What are their relationships to each other?
What does the weight of evidence suggest your query sequence might be?
Does this correspond with our previous results?
Have we learned any additional information about our query sequence?
To return a graphical overview showing where the motifs have matched the query sequence, click on the GRAPHScan and Motif3D links.
Question:
How do these graphical views of the motif matches relate to each other?

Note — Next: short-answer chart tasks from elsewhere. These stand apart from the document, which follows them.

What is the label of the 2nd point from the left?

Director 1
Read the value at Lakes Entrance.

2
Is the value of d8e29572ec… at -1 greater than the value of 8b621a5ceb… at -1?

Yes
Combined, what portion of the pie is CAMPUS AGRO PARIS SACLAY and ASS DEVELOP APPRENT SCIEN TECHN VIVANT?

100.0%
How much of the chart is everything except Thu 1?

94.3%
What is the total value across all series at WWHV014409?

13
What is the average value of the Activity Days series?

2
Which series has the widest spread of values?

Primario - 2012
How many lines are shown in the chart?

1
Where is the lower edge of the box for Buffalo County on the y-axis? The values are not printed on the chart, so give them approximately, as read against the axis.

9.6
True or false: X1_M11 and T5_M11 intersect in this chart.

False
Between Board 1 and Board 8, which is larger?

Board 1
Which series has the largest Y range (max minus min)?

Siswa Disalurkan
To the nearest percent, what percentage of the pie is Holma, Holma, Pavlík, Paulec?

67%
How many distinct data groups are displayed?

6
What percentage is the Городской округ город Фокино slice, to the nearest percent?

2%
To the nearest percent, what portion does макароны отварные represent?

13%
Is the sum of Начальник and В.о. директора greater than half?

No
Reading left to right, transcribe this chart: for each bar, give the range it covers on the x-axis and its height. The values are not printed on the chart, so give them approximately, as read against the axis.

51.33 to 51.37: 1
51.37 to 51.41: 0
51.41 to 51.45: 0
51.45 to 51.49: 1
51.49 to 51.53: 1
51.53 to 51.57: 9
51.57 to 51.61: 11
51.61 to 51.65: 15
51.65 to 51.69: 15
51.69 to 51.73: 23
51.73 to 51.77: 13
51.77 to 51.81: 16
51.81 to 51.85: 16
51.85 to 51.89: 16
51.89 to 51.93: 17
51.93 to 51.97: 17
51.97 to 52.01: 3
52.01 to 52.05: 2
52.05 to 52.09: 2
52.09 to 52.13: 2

4) An integrated family database: InterPro

InterPro is an integrated documentation resource for protein families, domains and sites. It combines a number of databases that use different methodologies and a varying degree of biological information on well-characterised proteins to derive protein signatures. To learn more about InterPro you can read the user manual here. A composite search of PRINTS, Pfam and PROSITE, as well as several other pattern resources, can be performed by searching InterPro. Click here and paste the sequence into the box provided. You will then need to enter an Email address into the appropriate space and click on 'Submit Job'. The analysis may take a few minutes to complete.
Questions
Do the matches correspond with previous results?
Are there any differences in the InterPro results than with searching the
different databases individually?

5) Annotation tools

Using primary database information As we have seen, the results of searching pattern databases are different from searching primary databases with BLAST. One difference is that the hits are to single sequences and not gathered together into related groups. In the course of developing automatic tools to aid database construction we created PRECIS which gathers together sets of related primary database (Swiss-Prot) entries and collates the results into a structured report. To use PRECIS, click here. Copy and paste your sequence into the box provided and press the 'Send Query' button. Examine the output.
Question:
What happens to the report if you rerun the search with a higher BLAST
cut-off (eg, 1e-30) in the box provided, allowing more sequences into the
annotation culling process?
Mining online literature Although primary sequence databases hold lots of useful data about their entries, much more information can be found in the biomedical literature. However, because the literature is so big, finding relevant information is time-consuming. Click this link to go to BioIE, a rule-based information extraction system which can be used to mine PubMed. In the keywords box, enter the probable name of your protein which you should have deduced! If not, highlight the area to the right to reveal it! -> proteinase activated receptor 2 In the number of abstracts box, enter 50, and press the 'Retrieve Abstracts' button. You should now see a page containing your PubMed results with links to word distributions which you might like to explore. When you are ready to perform the information extraction proper, choose "Diseases & Therapeutic Compounds" from the list provided in the 'type of extraction' pull down menu and click on the 'Extraction' button. Examine your results.
Question:
What diseases/syndromes may the protein be involved in?
Was this information found in any of the databases we've examined?

6) Alignment tools: CINEMA

Finally, now that we know what our sequence is, we would like refine the alignment of the family from which we create our fingerprints. We have begun this using an automated alignment tool, but the results are jumbled. To access CINEMA, our alignment editor, click 'exceed' and log on with your user/pass to start a linux session. Type 'cinema5' to start the editor, then chose 'open' and proteasear.seqs. Align the sequences!!!